Our goal is to create a list of books stored in an HTML table, an XML file, and a JSON file and use R to read and parse the files and store in 3 data frames.

Environment Prep

if (!require('rvest')) install.packages('rvest')
if (!require('XML')) install.packages('XML')
if (!require('jsonlite')) install.packages('jsonlite')
library('DT')

Read Data

HTML Table

h <- read_html("books.html") 
h.df <- data.frame(html_table(h))
knitr::kable(h.df)
title year authors publisher numpages goodreadsrank
Advanced R 2015 Hadley Wickham CRC Press 476 4.7
R in Action 2011 Robert I. Kabacoff Manning Publications 472 4.1
Automated Data Collection in R 2015 Simon Munzert, Christian Rubba, Peter Meissner, Dominic Nyhuis Wiley Press 480 4.0

XML

x <- xmlParse("books.xml")
x.df <- xmlToDataFrame(x)
knitr::kable(x.df)
title year authors publisher numpages goodreadsrank
Advanced R 2015 Hadley Wickham CRC Press 476 4.7
R in Action 2011 Robert I. Kabacoff Manning Publications 472 4.1
Automated Data Collection in R 2015 Simon Munzert, Christian Rubba, Peter Meissner, Dominic Nyhuis Wiley Press 480 4.0

JSON

j <- fromJSON("books.json")
j.df <- do.call("rbind", lapply(j, data.frame, stringsAsFactors=FALSE))
rownames(j.df) <- NULL
knitr::kable(j.df)
title year authors publisher numpages goodreadsrank
Advanced R 2015 Hadley Wickham CRC Press 476 4.7
R in Action 2011 Robert I. Kabacoff Manning Publications 472 4.1
Automated Data Collection in R 2015 Simon Munzert, Christian Rubba, Peter Meissner, Dominic Nyhuis Wiley Press 480 4.0

Similarities

Overall, all the datafram looks same.
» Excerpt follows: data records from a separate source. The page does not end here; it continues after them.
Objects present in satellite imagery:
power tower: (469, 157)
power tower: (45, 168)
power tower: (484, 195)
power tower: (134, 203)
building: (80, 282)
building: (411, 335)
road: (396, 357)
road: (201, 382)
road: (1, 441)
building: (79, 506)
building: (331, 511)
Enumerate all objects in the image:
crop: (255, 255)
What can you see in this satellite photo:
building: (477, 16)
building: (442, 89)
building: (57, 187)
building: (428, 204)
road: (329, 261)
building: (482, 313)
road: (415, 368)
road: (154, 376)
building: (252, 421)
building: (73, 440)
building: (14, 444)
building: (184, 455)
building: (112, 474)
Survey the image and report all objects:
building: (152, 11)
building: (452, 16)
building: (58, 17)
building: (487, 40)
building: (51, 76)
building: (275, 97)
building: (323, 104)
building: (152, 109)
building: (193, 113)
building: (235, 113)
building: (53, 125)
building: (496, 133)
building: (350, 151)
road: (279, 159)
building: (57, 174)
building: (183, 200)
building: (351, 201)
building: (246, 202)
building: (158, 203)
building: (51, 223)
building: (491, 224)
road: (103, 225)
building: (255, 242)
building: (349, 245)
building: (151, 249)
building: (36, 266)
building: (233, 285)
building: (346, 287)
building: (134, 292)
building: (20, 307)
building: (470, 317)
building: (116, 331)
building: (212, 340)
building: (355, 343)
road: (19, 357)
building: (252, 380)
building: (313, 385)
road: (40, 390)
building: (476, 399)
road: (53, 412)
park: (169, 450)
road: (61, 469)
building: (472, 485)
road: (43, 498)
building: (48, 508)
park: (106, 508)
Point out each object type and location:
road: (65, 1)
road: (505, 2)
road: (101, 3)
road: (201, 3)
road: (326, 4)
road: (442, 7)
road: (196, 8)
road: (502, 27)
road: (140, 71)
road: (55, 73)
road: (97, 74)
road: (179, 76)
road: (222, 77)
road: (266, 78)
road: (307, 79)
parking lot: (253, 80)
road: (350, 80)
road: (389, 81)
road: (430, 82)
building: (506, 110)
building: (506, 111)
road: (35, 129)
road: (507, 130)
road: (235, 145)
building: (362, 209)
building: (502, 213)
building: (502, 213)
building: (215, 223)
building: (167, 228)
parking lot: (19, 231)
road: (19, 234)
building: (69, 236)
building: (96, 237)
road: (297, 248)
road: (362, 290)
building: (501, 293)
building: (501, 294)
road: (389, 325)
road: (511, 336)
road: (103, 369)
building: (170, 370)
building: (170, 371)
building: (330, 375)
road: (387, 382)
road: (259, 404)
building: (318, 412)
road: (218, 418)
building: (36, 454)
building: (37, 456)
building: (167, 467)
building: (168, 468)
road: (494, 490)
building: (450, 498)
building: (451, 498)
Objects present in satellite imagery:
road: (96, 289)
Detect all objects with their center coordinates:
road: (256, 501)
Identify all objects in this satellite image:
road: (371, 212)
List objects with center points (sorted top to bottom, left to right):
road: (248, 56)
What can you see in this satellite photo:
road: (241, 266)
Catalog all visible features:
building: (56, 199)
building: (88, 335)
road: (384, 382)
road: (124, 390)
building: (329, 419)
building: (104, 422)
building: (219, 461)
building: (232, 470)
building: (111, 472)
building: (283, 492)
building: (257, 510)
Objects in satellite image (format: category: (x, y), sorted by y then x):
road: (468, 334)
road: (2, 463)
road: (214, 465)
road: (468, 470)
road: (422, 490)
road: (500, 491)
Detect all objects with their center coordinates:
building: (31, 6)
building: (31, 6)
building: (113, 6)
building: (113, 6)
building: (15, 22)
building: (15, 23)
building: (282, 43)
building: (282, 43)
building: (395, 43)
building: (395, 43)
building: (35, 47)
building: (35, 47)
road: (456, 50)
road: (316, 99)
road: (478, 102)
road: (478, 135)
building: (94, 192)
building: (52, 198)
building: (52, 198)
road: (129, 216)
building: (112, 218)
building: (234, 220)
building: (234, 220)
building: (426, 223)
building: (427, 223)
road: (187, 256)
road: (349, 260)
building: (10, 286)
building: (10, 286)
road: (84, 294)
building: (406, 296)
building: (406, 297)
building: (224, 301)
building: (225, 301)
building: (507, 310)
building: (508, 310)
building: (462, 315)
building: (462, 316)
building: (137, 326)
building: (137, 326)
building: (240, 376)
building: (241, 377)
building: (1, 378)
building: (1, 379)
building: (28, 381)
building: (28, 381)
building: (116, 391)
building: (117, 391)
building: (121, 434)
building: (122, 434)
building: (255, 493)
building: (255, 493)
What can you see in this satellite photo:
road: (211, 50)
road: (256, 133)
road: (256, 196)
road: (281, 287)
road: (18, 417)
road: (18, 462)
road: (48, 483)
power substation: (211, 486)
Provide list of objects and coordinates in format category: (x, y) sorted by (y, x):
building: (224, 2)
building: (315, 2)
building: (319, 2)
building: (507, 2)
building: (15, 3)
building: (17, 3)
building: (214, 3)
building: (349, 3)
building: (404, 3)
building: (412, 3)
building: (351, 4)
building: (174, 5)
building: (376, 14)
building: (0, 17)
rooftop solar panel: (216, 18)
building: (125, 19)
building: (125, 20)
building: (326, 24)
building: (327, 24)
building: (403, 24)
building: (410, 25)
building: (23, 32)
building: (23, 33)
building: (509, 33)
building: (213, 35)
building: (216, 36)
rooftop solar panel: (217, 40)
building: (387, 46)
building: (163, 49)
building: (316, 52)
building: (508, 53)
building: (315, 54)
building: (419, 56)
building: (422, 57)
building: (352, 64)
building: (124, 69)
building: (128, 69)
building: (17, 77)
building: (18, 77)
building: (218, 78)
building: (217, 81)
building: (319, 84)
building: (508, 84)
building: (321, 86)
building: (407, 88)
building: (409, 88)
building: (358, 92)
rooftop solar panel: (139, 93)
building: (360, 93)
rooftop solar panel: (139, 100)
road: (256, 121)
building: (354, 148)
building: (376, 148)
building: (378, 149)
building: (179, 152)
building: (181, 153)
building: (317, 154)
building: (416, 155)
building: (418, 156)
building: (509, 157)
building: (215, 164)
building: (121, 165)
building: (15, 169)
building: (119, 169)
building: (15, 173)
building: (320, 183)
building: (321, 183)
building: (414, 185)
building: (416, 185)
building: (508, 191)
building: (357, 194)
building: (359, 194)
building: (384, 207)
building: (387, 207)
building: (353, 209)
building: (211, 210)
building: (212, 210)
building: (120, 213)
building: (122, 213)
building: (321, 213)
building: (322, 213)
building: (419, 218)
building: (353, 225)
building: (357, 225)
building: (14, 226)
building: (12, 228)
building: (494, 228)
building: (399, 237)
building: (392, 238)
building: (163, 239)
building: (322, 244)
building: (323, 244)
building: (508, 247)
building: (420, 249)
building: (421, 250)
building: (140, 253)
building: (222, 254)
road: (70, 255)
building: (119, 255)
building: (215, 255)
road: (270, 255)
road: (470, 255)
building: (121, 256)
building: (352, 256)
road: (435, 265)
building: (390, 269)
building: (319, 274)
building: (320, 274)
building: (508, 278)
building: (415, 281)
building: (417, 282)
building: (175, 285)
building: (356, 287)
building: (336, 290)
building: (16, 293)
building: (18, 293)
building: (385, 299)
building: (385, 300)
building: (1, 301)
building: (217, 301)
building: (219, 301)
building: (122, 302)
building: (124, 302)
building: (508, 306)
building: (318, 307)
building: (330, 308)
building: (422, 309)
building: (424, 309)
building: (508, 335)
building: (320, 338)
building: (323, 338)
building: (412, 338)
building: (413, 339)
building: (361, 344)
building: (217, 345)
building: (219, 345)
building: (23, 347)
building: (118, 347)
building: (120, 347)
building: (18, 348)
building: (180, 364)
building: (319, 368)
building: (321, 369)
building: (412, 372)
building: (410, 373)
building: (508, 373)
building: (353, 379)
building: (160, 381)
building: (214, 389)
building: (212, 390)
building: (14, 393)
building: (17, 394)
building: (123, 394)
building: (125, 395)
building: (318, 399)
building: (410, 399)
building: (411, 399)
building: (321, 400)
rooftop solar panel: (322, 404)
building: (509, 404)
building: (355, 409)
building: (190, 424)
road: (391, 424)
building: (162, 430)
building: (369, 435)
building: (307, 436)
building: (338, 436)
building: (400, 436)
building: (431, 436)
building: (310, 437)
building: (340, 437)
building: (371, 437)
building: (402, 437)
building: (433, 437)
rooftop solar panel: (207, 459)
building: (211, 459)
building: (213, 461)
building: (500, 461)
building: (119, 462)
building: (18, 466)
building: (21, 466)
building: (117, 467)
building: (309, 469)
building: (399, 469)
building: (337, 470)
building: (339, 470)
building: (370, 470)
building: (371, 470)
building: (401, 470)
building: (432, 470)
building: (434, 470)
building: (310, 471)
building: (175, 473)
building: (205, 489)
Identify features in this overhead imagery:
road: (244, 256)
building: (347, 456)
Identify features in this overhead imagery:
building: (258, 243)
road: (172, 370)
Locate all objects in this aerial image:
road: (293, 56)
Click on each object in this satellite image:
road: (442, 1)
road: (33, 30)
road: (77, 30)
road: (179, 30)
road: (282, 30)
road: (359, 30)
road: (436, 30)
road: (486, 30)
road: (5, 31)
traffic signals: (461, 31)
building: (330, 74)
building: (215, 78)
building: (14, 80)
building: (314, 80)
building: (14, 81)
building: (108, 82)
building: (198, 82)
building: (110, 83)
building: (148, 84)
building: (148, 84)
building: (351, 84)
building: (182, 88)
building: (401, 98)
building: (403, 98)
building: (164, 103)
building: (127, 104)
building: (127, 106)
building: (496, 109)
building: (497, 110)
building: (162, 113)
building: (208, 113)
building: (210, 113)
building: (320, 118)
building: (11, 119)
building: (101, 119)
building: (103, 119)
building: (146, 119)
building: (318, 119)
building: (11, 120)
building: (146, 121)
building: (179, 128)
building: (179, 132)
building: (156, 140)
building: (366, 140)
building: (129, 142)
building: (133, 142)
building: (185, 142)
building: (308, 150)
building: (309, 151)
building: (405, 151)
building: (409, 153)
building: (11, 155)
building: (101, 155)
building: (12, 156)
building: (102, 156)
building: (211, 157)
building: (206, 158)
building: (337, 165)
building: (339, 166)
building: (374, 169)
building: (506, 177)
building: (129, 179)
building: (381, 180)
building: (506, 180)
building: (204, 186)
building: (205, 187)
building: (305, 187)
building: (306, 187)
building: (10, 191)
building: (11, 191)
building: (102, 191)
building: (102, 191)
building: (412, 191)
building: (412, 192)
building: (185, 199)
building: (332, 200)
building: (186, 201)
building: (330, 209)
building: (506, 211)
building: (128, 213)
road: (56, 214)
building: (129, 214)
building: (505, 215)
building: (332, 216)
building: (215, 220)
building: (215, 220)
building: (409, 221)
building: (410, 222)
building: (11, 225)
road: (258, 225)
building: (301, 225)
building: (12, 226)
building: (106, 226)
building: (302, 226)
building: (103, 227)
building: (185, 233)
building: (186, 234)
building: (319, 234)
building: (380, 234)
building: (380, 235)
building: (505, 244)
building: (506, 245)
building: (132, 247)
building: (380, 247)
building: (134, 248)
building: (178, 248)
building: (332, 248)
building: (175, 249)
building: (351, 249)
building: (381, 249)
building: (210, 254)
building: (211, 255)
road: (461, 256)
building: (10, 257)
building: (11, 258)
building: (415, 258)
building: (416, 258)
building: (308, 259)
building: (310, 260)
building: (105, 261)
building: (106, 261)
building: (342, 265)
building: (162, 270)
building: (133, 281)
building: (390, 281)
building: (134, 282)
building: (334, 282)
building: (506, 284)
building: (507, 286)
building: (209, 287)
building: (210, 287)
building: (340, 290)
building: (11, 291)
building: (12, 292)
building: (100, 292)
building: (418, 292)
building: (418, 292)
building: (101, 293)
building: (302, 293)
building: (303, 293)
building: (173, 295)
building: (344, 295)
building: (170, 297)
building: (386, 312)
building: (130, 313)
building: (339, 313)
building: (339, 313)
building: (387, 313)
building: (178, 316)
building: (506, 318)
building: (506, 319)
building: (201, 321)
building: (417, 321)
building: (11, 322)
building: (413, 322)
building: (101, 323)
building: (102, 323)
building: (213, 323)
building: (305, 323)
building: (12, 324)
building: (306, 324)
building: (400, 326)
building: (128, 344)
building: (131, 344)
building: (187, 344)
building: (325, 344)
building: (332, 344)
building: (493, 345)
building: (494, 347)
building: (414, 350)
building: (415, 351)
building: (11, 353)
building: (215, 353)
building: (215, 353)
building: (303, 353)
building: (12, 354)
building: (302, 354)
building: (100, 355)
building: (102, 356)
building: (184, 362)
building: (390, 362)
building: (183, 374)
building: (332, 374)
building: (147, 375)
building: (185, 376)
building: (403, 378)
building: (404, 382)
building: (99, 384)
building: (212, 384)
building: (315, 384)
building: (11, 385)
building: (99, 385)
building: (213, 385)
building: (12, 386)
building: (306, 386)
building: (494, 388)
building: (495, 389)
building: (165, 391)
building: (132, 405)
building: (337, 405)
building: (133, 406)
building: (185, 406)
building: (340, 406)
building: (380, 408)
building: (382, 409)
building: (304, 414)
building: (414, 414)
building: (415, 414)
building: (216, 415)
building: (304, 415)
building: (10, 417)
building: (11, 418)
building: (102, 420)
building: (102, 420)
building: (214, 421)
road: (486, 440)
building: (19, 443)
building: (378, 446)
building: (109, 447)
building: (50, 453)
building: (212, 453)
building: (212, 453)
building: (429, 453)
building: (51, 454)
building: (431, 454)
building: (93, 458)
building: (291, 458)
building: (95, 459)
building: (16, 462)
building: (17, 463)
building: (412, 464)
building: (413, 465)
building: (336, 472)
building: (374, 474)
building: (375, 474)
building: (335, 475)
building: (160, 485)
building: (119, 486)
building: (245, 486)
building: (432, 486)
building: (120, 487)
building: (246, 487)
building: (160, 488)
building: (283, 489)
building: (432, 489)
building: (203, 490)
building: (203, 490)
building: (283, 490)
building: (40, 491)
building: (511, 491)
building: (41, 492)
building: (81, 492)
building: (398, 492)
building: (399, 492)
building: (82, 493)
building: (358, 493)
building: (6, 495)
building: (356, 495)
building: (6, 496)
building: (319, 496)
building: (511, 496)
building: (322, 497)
But we need some deterministic test to confirm if they are same. We can use the base package function ‘all.equal’ to test.

HTML to XML

all.equal(h.df, x.df)
##  [1] "Component \"title\": Modes: character, numeric"                              
##  [2] "Component \"title\": Attributes: < target is NULL, current is list >"        
##  [3] "Component \"title\": target is character, current is factor"                 
##  [4] "Component \"year\": Attributes: < target is NULL, current is list >"         
##  [5] "Component \"year\": target is numeric, current is factor"                    
##  [6] "Component \"authors\": Modes: character, numeric"                            
##  [7] "Component \"authors\": Attributes: < target is NULL, current is list >"      
##  [8] "Component \"authors\": target is character, current is factor"               
##  [9] "Component \"publisher\": Modes: character, numeric"                          
## [10] "Component \"publisher\": Attributes: < target is NULL, current is list >"    
## [11] "Component \"publisher\": target is character, current is factor"             
## [12] "Component \"numpages\": Attributes: < target is NULL, current is list >"     
## [13] "Component \"numpages\": target is numeric, current is factor"                
## [14] "Component \"goodreadsrank\": Attributes: < target is NULL, current is list >"
## [15] "Component \"goodreadsrank\": target is numeric, current is factor"

HTML to JSON

all.equal(h.df, j.df)
## [1] "Component \"authors\": Modes: character, list"              
## [2] "Component \"authors\": target is character, current is list"

XML to JSON

all.equal(x.df, j.df)
## [1] "Component \"title\": 'current' is not a factor"        
## [2] "Component \"year\": 'current' is not a factor"         
## [3] "Component \"authors\": 'current' is not a factor"      
## [4] "Component \"publisher\": 'current' is not a factor"    
## [5] "Component \"numpages\": 'current' is not a factor"     
## [6] "Component \"goodreadsrank\": 'current' is not a factor"

Conclusion

Although the data frames look same, it would take some additional work to make them completely equivalent. The classes are different. Most importantly the xml import method mad each variable a factor.